En psicoterapia no solo se ordenan palabras. Se ordenan vivencias. Se acompaña el trauma sin que sea sólo dato. Se acompaña la vergüenza sin que sea sólo input. Se acompaña la identidad sin que sea sólo texto. La IA puede darte información útil, el psicólogo puede construir un vínculo contigo. Y la relación es transformadora. Ahí es donde se repara, es donde cambia la narrativa interna y es donde la vida empieza a sentirse más vivida y menos “pensada desde lejos”. Por eso la experiencia clínica humana es insustituible. Porque no sólo procesa lo que dices, también procesa lo que te pasa mientras lo dices.

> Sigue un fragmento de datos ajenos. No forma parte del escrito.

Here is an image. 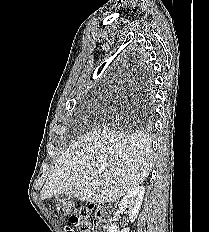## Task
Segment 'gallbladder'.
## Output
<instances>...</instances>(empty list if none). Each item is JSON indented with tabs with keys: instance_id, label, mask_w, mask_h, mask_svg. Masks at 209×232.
<instances>
[{
	"instance_id": "obj_1",
	"label": "gallbladder",
	"mask_w": 209,
	"mask_h": 232,
	"mask_svg": "<svg viewBox=\"0 0 209 232\" xmlns=\"http://www.w3.org/2000/svg\"><path fill=\"white\" fill-rule=\"evenodd\" d=\"M69 197L67 194H60L56 197L57 201L59 202H64L65 200H67Z\"/></svg>"
}]
</instances>
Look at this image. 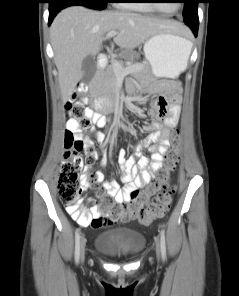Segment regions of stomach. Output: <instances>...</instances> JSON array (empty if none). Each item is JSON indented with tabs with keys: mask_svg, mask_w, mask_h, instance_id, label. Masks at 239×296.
<instances>
[{
	"mask_svg": "<svg viewBox=\"0 0 239 296\" xmlns=\"http://www.w3.org/2000/svg\"><path fill=\"white\" fill-rule=\"evenodd\" d=\"M192 43L171 32L151 36L144 44V54L152 75L159 79H175L185 70L188 49Z\"/></svg>",
	"mask_w": 239,
	"mask_h": 296,
	"instance_id": "obj_1",
	"label": "stomach"
}]
</instances>
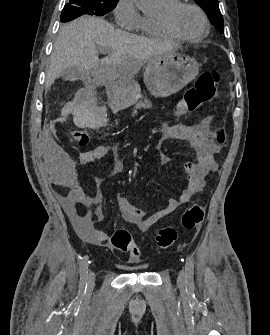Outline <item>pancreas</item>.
<instances>
[{
	"label": "pancreas",
	"instance_id": "cf45deb5",
	"mask_svg": "<svg viewBox=\"0 0 270 335\" xmlns=\"http://www.w3.org/2000/svg\"><path fill=\"white\" fill-rule=\"evenodd\" d=\"M152 104L149 102L148 98H143V100H140V102H137L135 104L134 108L135 110H140V108H151Z\"/></svg>",
	"mask_w": 270,
	"mask_h": 335
}]
</instances>
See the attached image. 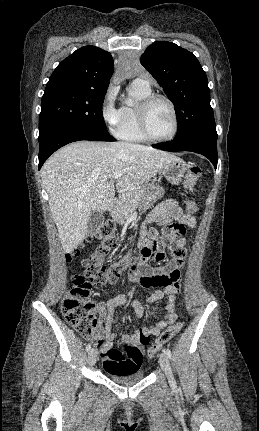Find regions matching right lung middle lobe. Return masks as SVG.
Listing matches in <instances>:
<instances>
[{"label": "right lung middle lobe", "mask_w": 259, "mask_h": 431, "mask_svg": "<svg viewBox=\"0 0 259 431\" xmlns=\"http://www.w3.org/2000/svg\"><path fill=\"white\" fill-rule=\"evenodd\" d=\"M106 92L55 88L44 92L39 135L61 124H75L108 133L102 113Z\"/></svg>", "instance_id": "1"}]
</instances>
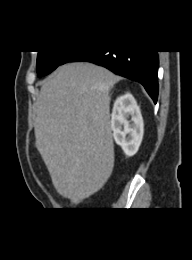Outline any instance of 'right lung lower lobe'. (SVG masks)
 <instances>
[{
	"instance_id": "right-lung-lower-lobe-1",
	"label": "right lung lower lobe",
	"mask_w": 192,
	"mask_h": 260,
	"mask_svg": "<svg viewBox=\"0 0 192 260\" xmlns=\"http://www.w3.org/2000/svg\"><path fill=\"white\" fill-rule=\"evenodd\" d=\"M86 61L108 68L115 74L140 82L154 103L158 98V51H77L62 61ZM61 64V65H62Z\"/></svg>"
}]
</instances>
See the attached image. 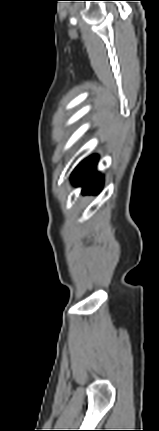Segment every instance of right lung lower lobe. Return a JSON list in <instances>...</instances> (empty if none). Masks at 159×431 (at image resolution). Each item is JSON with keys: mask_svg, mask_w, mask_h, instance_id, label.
<instances>
[{"mask_svg": "<svg viewBox=\"0 0 159 431\" xmlns=\"http://www.w3.org/2000/svg\"><path fill=\"white\" fill-rule=\"evenodd\" d=\"M97 155L84 160L72 173L71 180L75 186H81L83 193H98L103 186V178L96 170Z\"/></svg>", "mask_w": 159, "mask_h": 431, "instance_id": "98d812e1", "label": "right lung lower lobe"}]
</instances>
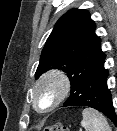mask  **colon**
<instances>
[{"label":"colon","mask_w":117,"mask_h":131,"mask_svg":"<svg viewBox=\"0 0 117 131\" xmlns=\"http://www.w3.org/2000/svg\"><path fill=\"white\" fill-rule=\"evenodd\" d=\"M42 131H70L68 127L62 124H53L45 127Z\"/></svg>","instance_id":"1"}]
</instances>
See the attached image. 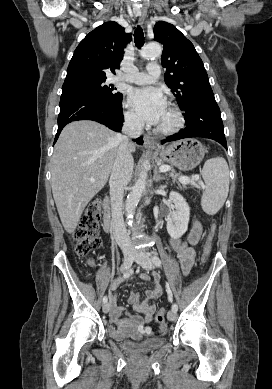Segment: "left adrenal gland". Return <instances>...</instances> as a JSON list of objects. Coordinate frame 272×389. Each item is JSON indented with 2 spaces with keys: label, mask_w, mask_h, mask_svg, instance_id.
I'll return each mask as SVG.
<instances>
[{
  "label": "left adrenal gland",
  "mask_w": 272,
  "mask_h": 389,
  "mask_svg": "<svg viewBox=\"0 0 272 389\" xmlns=\"http://www.w3.org/2000/svg\"><path fill=\"white\" fill-rule=\"evenodd\" d=\"M153 179H154L155 182H158V181H160V180L165 179V177L161 176V175L158 173V170L156 169L155 172H154Z\"/></svg>",
  "instance_id": "1"
}]
</instances>
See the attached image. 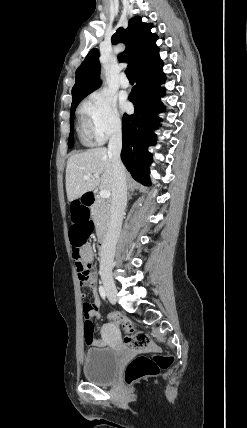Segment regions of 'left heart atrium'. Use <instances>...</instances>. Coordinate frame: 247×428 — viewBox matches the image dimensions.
Here are the masks:
<instances>
[{"label": "left heart atrium", "instance_id": "left-heart-atrium-1", "mask_svg": "<svg viewBox=\"0 0 247 428\" xmlns=\"http://www.w3.org/2000/svg\"><path fill=\"white\" fill-rule=\"evenodd\" d=\"M120 107H121V109L122 110H127L128 108H129V104H128V102L124 99V98H122L121 100H120Z\"/></svg>", "mask_w": 247, "mask_h": 428}]
</instances>
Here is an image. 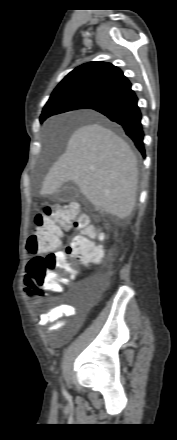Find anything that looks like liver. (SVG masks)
Instances as JSON below:
<instances>
[{
    "mask_svg": "<svg viewBox=\"0 0 177 440\" xmlns=\"http://www.w3.org/2000/svg\"><path fill=\"white\" fill-rule=\"evenodd\" d=\"M69 181L96 210L125 219L136 203V156L112 130L99 124L84 125L69 138L66 151L44 178L40 194L52 195Z\"/></svg>",
    "mask_w": 177,
    "mask_h": 440,
    "instance_id": "liver-1",
    "label": "liver"
}]
</instances>
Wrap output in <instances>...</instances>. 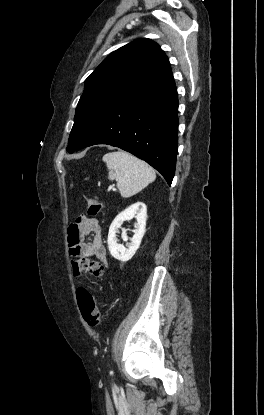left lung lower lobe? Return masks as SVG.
Masks as SVG:
<instances>
[{"label": "left lung lower lobe", "instance_id": "obj_1", "mask_svg": "<svg viewBox=\"0 0 264 415\" xmlns=\"http://www.w3.org/2000/svg\"><path fill=\"white\" fill-rule=\"evenodd\" d=\"M177 133L178 94L171 73L109 110L78 150L96 144L119 147L146 161L171 185Z\"/></svg>", "mask_w": 264, "mask_h": 415}]
</instances>
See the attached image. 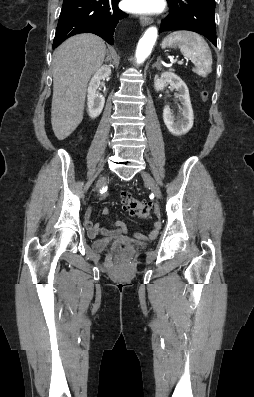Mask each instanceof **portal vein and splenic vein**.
<instances>
[{"instance_id": "18ae733b", "label": "portal vein and splenic vein", "mask_w": 254, "mask_h": 397, "mask_svg": "<svg viewBox=\"0 0 254 397\" xmlns=\"http://www.w3.org/2000/svg\"><path fill=\"white\" fill-rule=\"evenodd\" d=\"M177 63L178 64H183L184 62H183V60H181V61H178Z\"/></svg>"}]
</instances>
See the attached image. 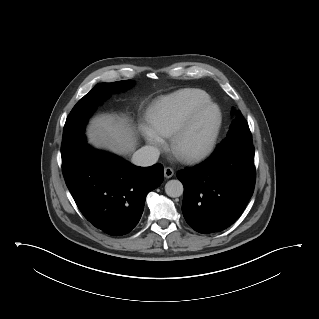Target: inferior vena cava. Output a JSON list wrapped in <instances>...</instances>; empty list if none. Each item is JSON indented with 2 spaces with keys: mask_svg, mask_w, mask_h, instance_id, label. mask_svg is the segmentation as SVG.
Masks as SVG:
<instances>
[{
  "mask_svg": "<svg viewBox=\"0 0 319 319\" xmlns=\"http://www.w3.org/2000/svg\"><path fill=\"white\" fill-rule=\"evenodd\" d=\"M160 151L154 146H144L137 150L132 156V163L137 166H151L159 158Z\"/></svg>",
  "mask_w": 319,
  "mask_h": 319,
  "instance_id": "obj_1",
  "label": "inferior vena cava"
}]
</instances>
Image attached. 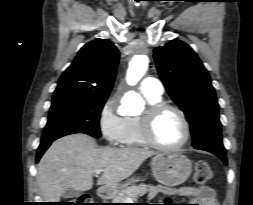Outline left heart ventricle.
I'll return each mask as SVG.
<instances>
[{
  "mask_svg": "<svg viewBox=\"0 0 253 205\" xmlns=\"http://www.w3.org/2000/svg\"><path fill=\"white\" fill-rule=\"evenodd\" d=\"M154 133L162 145L174 146L184 139L185 127L177 113L166 111L156 121Z\"/></svg>",
  "mask_w": 253,
  "mask_h": 205,
  "instance_id": "b2bd125f",
  "label": "left heart ventricle"
}]
</instances>
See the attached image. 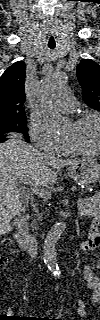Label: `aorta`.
<instances>
[{"label":"aorta","mask_w":100,"mask_h":320,"mask_svg":"<svg viewBox=\"0 0 100 320\" xmlns=\"http://www.w3.org/2000/svg\"><path fill=\"white\" fill-rule=\"evenodd\" d=\"M66 78L64 72H53L40 85L38 99L42 117L45 124L54 131L63 130L69 125V120L53 107V102L64 88ZM65 228V222L56 223L47 233L43 246L44 263L57 278L61 277V271L56 259V244Z\"/></svg>","instance_id":"aorta-1"}]
</instances>
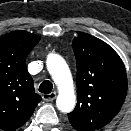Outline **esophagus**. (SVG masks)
Returning <instances> with one entry per match:
<instances>
[{"label":"esophagus","instance_id":"esophagus-1","mask_svg":"<svg viewBox=\"0 0 131 131\" xmlns=\"http://www.w3.org/2000/svg\"><path fill=\"white\" fill-rule=\"evenodd\" d=\"M56 96H57V93L56 92H52L50 94H44L42 96V98H43L44 101L51 102V101H53L56 98Z\"/></svg>","mask_w":131,"mask_h":131}]
</instances>
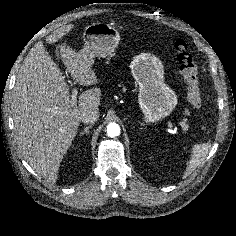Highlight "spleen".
Segmentation results:
<instances>
[{"mask_svg":"<svg viewBox=\"0 0 236 236\" xmlns=\"http://www.w3.org/2000/svg\"><path fill=\"white\" fill-rule=\"evenodd\" d=\"M211 148L210 143H202L194 145L191 158L184 172L183 178L188 177L206 158Z\"/></svg>","mask_w":236,"mask_h":236,"instance_id":"obj_1","label":"spleen"}]
</instances>
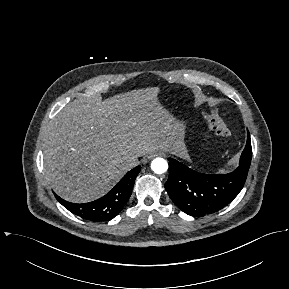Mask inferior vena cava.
<instances>
[{"mask_svg":"<svg viewBox=\"0 0 289 289\" xmlns=\"http://www.w3.org/2000/svg\"><path fill=\"white\" fill-rule=\"evenodd\" d=\"M126 161L130 167H134L138 164V161L136 160L134 156H127Z\"/></svg>","mask_w":289,"mask_h":289,"instance_id":"inferior-vena-cava-1","label":"inferior vena cava"}]
</instances>
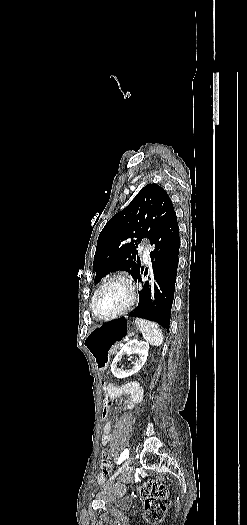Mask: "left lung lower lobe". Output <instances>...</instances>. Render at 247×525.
I'll list each match as a JSON object with an SVG mask.
<instances>
[{
  "instance_id": "1",
  "label": "left lung lower lobe",
  "mask_w": 247,
  "mask_h": 525,
  "mask_svg": "<svg viewBox=\"0 0 247 525\" xmlns=\"http://www.w3.org/2000/svg\"><path fill=\"white\" fill-rule=\"evenodd\" d=\"M150 242L154 244V250L150 253L152 270L149 274L148 270L144 271L142 267L135 281L142 280L141 273L143 272L151 280L142 285L139 291V304L129 316L157 322L169 330L180 248L176 213H173L162 224Z\"/></svg>"
}]
</instances>
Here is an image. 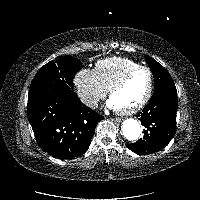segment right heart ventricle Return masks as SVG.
<instances>
[{"label":"right heart ventricle","mask_w":200,"mask_h":200,"mask_svg":"<svg viewBox=\"0 0 200 200\" xmlns=\"http://www.w3.org/2000/svg\"><path fill=\"white\" fill-rule=\"evenodd\" d=\"M137 66L140 65L130 58L114 56L99 60L94 71L100 83L109 89L126 72Z\"/></svg>","instance_id":"e07e8e85"}]
</instances>
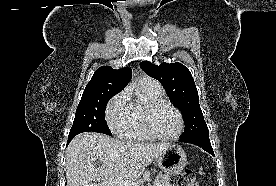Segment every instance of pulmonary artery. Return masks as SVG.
Masks as SVG:
<instances>
[{"mask_svg": "<svg viewBox=\"0 0 276 186\" xmlns=\"http://www.w3.org/2000/svg\"><path fill=\"white\" fill-rule=\"evenodd\" d=\"M142 82H143V83H146V84H148V85H150V86L156 87V88L161 87L160 84H159L156 80H154V79H152V78H149V77L144 78V79L142 80Z\"/></svg>", "mask_w": 276, "mask_h": 186, "instance_id": "pulmonary-artery-1", "label": "pulmonary artery"}]
</instances>
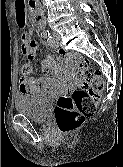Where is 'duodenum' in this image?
Segmentation results:
<instances>
[{"instance_id": "1", "label": "duodenum", "mask_w": 123, "mask_h": 167, "mask_svg": "<svg viewBox=\"0 0 123 167\" xmlns=\"http://www.w3.org/2000/svg\"><path fill=\"white\" fill-rule=\"evenodd\" d=\"M29 7L38 22V28L42 29L44 27V15L38 8L37 0H29Z\"/></svg>"}]
</instances>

Y sí… puedes usar ChatGPT, es útil, es un puente, es un primer aterrizaje, a veces es un primer lugar seguro para poner palabras. Pero que no sea el lugar definitivo. Que sea el tráiler de la película, no la película completa donde se desarrolla tu historia. Porque el trabajo profundo, el dolor elaborado, la reparación, el vínculo, la integración…eso se hace con otra persona humana. No con una pantalla, no con un modelo de lenguaje, no con un chatbot. Hablar con ChatGPT puede ser cómodo, barato y rápido. Pero tu salud mental no necesita sólo rapidez. Necesita calidez humana.